#### [Supplied data]

%%

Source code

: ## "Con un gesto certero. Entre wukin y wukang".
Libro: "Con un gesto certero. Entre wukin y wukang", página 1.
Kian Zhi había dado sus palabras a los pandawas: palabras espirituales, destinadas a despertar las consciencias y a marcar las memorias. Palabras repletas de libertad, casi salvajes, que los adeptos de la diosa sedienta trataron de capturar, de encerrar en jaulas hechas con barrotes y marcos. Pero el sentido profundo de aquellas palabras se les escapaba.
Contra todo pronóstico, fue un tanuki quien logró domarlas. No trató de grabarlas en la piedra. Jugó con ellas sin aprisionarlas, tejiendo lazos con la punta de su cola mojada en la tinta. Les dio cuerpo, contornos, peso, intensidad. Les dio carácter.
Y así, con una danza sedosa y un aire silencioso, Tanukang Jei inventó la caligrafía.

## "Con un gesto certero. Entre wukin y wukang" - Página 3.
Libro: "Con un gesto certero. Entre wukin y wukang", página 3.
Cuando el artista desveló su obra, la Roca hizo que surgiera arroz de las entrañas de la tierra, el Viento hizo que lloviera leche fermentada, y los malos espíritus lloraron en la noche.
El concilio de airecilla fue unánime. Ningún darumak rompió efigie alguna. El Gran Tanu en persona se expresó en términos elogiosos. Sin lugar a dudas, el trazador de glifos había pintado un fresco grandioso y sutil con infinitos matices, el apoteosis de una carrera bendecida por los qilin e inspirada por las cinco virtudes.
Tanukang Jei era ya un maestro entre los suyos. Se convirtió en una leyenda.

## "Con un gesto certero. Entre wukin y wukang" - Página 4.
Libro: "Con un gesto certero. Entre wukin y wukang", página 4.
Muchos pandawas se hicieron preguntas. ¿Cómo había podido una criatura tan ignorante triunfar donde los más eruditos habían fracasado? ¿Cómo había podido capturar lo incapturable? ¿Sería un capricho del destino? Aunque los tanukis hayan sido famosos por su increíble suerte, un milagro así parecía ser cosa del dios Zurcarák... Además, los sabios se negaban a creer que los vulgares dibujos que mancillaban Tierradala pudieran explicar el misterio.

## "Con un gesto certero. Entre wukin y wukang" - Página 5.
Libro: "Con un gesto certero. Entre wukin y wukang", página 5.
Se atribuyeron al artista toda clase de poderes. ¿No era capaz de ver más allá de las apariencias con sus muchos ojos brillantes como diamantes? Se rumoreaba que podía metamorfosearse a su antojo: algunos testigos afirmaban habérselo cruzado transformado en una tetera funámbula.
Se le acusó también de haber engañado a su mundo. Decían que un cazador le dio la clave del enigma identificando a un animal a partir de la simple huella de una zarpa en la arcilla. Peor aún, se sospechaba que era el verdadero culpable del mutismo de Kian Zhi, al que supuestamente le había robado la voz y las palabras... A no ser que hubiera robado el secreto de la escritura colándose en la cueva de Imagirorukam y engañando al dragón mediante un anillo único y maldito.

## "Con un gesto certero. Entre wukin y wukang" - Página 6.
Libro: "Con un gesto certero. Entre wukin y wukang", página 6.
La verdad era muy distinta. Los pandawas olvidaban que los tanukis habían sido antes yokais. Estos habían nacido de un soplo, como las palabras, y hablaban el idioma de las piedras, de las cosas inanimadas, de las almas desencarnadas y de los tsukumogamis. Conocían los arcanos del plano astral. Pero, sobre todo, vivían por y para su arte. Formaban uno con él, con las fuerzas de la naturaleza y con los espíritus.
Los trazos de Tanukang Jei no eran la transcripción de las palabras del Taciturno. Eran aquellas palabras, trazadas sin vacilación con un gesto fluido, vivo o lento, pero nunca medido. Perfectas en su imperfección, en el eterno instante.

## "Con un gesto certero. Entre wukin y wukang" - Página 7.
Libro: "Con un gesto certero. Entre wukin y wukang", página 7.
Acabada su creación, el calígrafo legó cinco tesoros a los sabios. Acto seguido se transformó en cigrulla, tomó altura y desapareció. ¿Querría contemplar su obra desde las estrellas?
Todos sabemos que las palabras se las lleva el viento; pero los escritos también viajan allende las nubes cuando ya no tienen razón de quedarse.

%%

#### [Task brief]
Copy out the entries above exactly as given, starting at the top and ending with the line containing "Cuando el artista"; include both and nothing more.

#### [Answer for this exercise]
Source code

: ## "Con un gesto certero. Entre wukin y wukang".
Libro: "Con un gesto certero. Entre wukin y wukang", página 1.
Kian Zhi había dado sus palabras a los pandawas: palabras espirituales, destinadas a despertar las consciencias y a marcar las memorias. Palabras repletas de libertad, casi salvajes, que los adeptos de la diosa sedienta trataron de capturar, de encerrar en jaulas hechas con barrotes y marcos. Pero el sentido profundo de aquellas palabras se les escapaba.
Contra todo pronóstico, fue un tanuki quien logró domarlas. No trató de grabarlas en la piedra. Jugó con ellas sin aprisionarlas, tejiendo lazos con la punta de su cola mojada en la tinta. Les dio cuerpo, contornos, peso, intensidad. Les dio carácter.
Y así, con una danza sedosa y un aire silencioso, Tanukang Jei inventó la caligrafía.

## "Con un gesto certero. Entre wukin y wukang" - Página 3.
Libro: "Con un gesto certero. Entre wukin y wukang", página 3.
Cuando el artista desveló su obra, la Roca hizo que surgiera arroz de las entrañas de la tierra, el Viento hizo que lloviera leche fermentada, y los malos espíritus lloraron en la noche.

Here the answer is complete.